## Texto para ler
<<<<

Apercebi-me do perigo que a situação representava e, cerca das onze horas, pedi apoio aéreo para a situação, porque tivemos a noção que estávamos no coração da base e já cercados.

 

Lá continuamos no local, sem poder avançar fosse para onde fosse, mas as ordens para gastar o menos possível as munições foram cumpridas.

 

Continuando a aguardar o apoio aéreo solicitado, chegaram helicópteros que do solo passaram a ser conduzidos por nós e consequentemente metralhar com os seus canhões o local onde o inimigo fazia a barragem de fogo contra nós.

 

Naturalmente o inimigo foi obrigado a parar e pôs-se em fuga.

 

Pensámos, por uns momentos, na forma de fazer uma retirada bem sucedida e declinei a perseguição ao inimigo, pois estávamos exaustos e com enorme défice de munições.

 

Todavia era absolutamente necessário descobrir quanto antes o local ou locais onde estavam guardadas as armas do inimigo na base.

 

Foi fácil de encontrar, pois aquele era um abrigo redondo subterrâneo com uma grande boca, tapada com uma tampa igualmente redonda feita de ramos entrelaçados e capim.

>>>>

## Extrato de dados

<<<<

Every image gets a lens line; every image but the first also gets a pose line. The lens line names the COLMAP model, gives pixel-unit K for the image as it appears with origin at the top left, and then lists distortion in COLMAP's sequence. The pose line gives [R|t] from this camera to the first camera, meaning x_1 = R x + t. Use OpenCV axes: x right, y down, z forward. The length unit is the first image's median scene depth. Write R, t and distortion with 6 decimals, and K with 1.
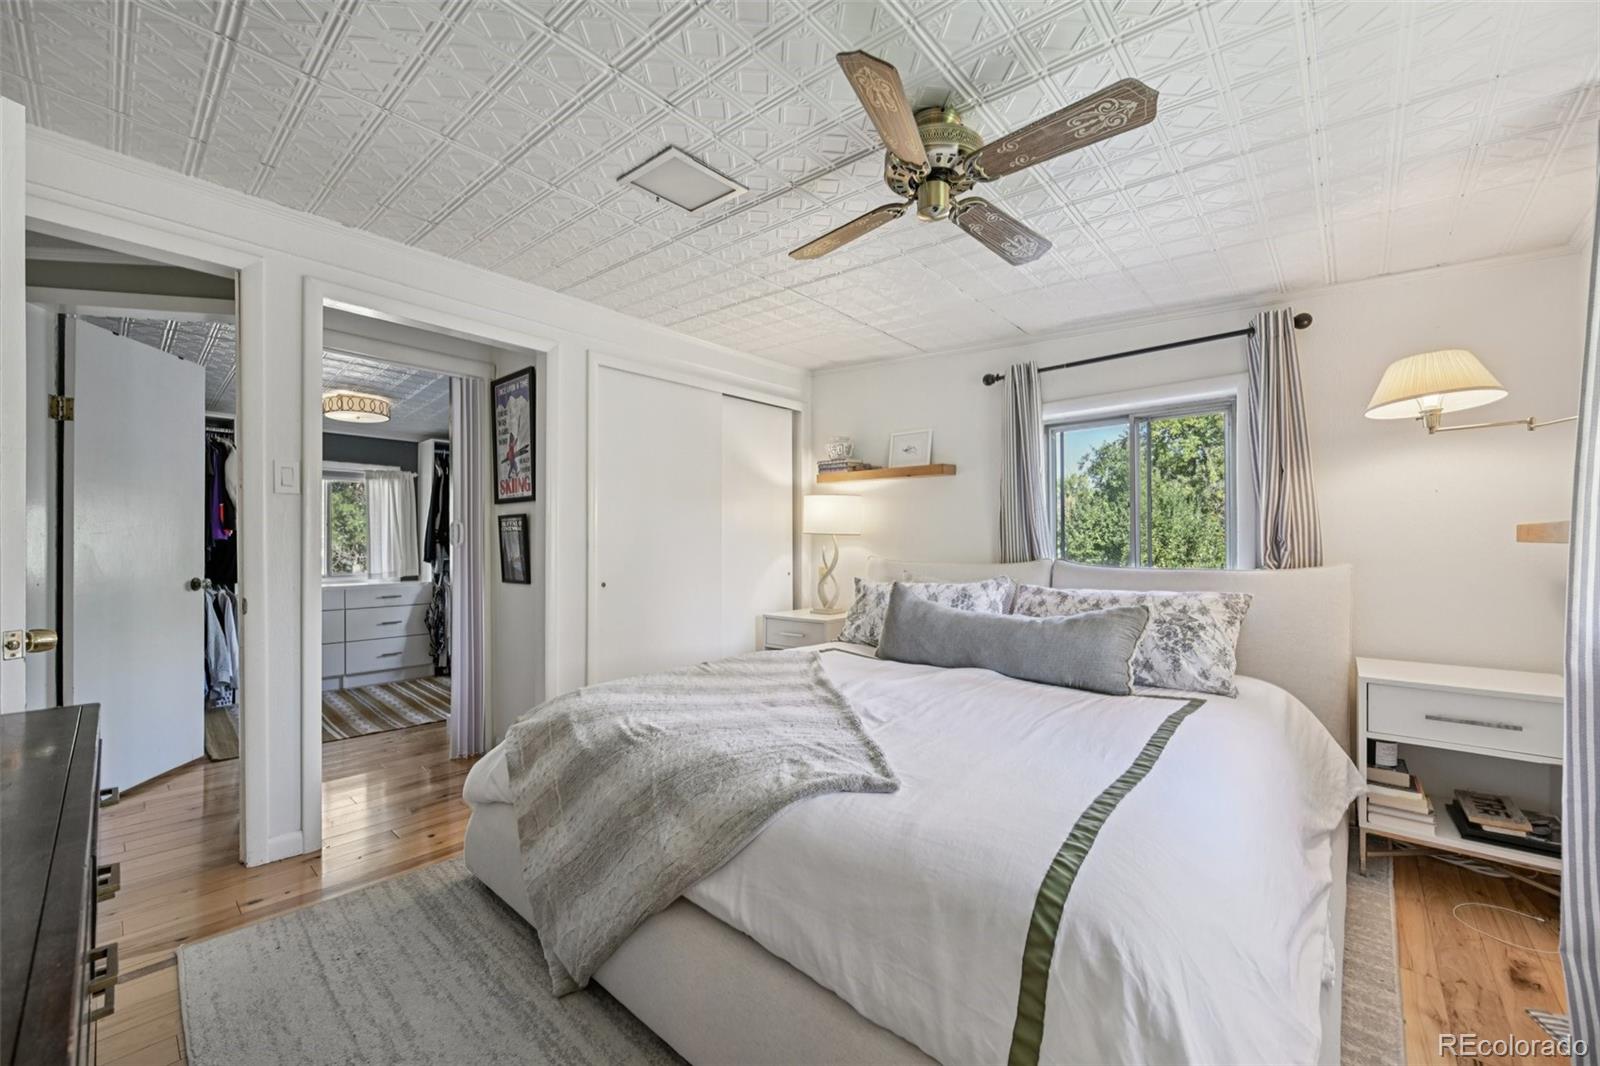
lens RADIAL K [[626.4, 0, 804.6], [0, 626.4, 539.3], [0, 0, 1]] dist [-0.000922, 0.000121]
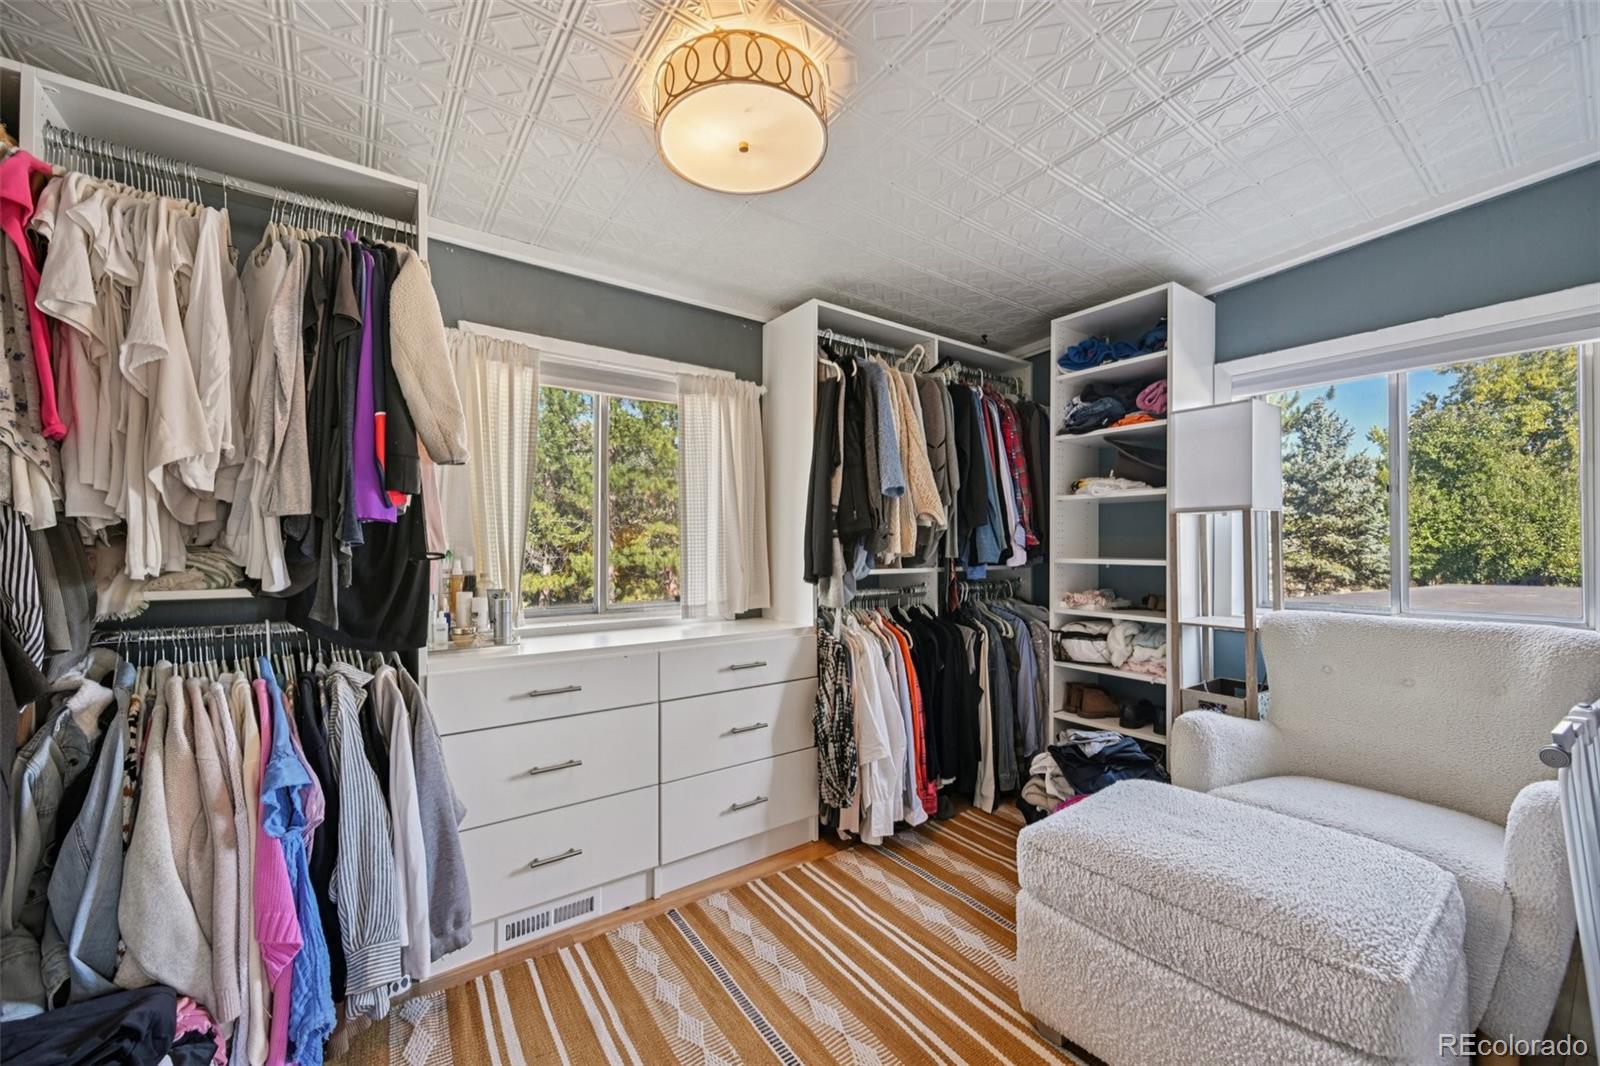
lens RADIAL K [[644.3, 0, 798.8], [0, 644.3, 548.3], [0, 0, 1]] dist [-0.001465, 0.000262]
pose [[0.964717, 0.005726, -0.263227, -0.135551], [-0.001734, 0.999880, 0.015395, 0.001936], [0.263284, -0.014395, 0.964611, 0.157375]]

>>>>

## Tarefa 1
Copia sem qualquer alteração todas as linhas do extrato de dados acima e deixa as imagens de fora da resposta.
## Tarefa 2
Continua o relato do combate na base inimiga a partir da última frase apresentada.

## Resposta final 1
Every image gets a lens line; every image but the first also gets a pose line. The lens line names the COLMAP model, gives pixel-unit K for the image as it appears with origin at the top left, and then lists distortion in COLMAP's sequence. The pose line gives [R|t] from this camera to the first camera, meaning x_1 = R x + t. Use OpenCV axes: x right, y down, z forward. The length unit is the first image's median scene depth. Write R, t and distortion with 6 decimals, and K with 1.
lens RADIAL K [[626.4, 0, 804.6], [0, 626.4, 539.3], [0, 0, 1]] dist [-0.000922, 0.000121]
lens RADIAL K [[644.3, 0, 798.8], [0, 644.3, 548.3], [0, 0, 1]] dist [-0.001465, 0.000262]
pose [[0.964717, 0.005726, -0.263227, -0.135551], [-0.001734, 0.999880, 0.015395, 0.001936], [0.263284, -0.014395, 0.964611, 0.157375]]

## Resposta final 2
Rapidamente retirámos as armas e os equipamentos, as munições e livros vermelhos com doutrinas comunistas.

 

Retirámos da base logo a seguir, a passo apressado, pelo lado oposto ao da zona de ataque do inimigo; e os nossos soldados, em vez das bicicletas, passaram a transportar o espólio da base que valeu ao Capitão Fernandes um louvor (merecido, pois ele era entre nós o mais graduado, sendo eu imediatemente abaixo com a posição de alferes). Mais tarde li numa revista militar onde se fazia referência ao GEP008, como tendo atacado uma base na região do Mungári e recolhido armamento diverso do inimigo, com êxito total, pois ninguém morreu ou saíu ferido.

 

[...]

 

A Coutada de Caça nº13 albergava um ecossistema riquíssimo, que muito beneficiava a existência de um leque muito variado de fauna bravia. A empresa turística Safrique fez instalar, nesta região dos distritos de Sofala e Manica, quatro acampamentos: Pompué, Inhassalala, Boeza e Demera. Porém, o esforço da Frelimo em direcção a Vila Pery e Beira, levou ao abandono da Coutada nº13. Foi em Inhassalala que veio instalar-se o destacamento GEP008 por mim comandado.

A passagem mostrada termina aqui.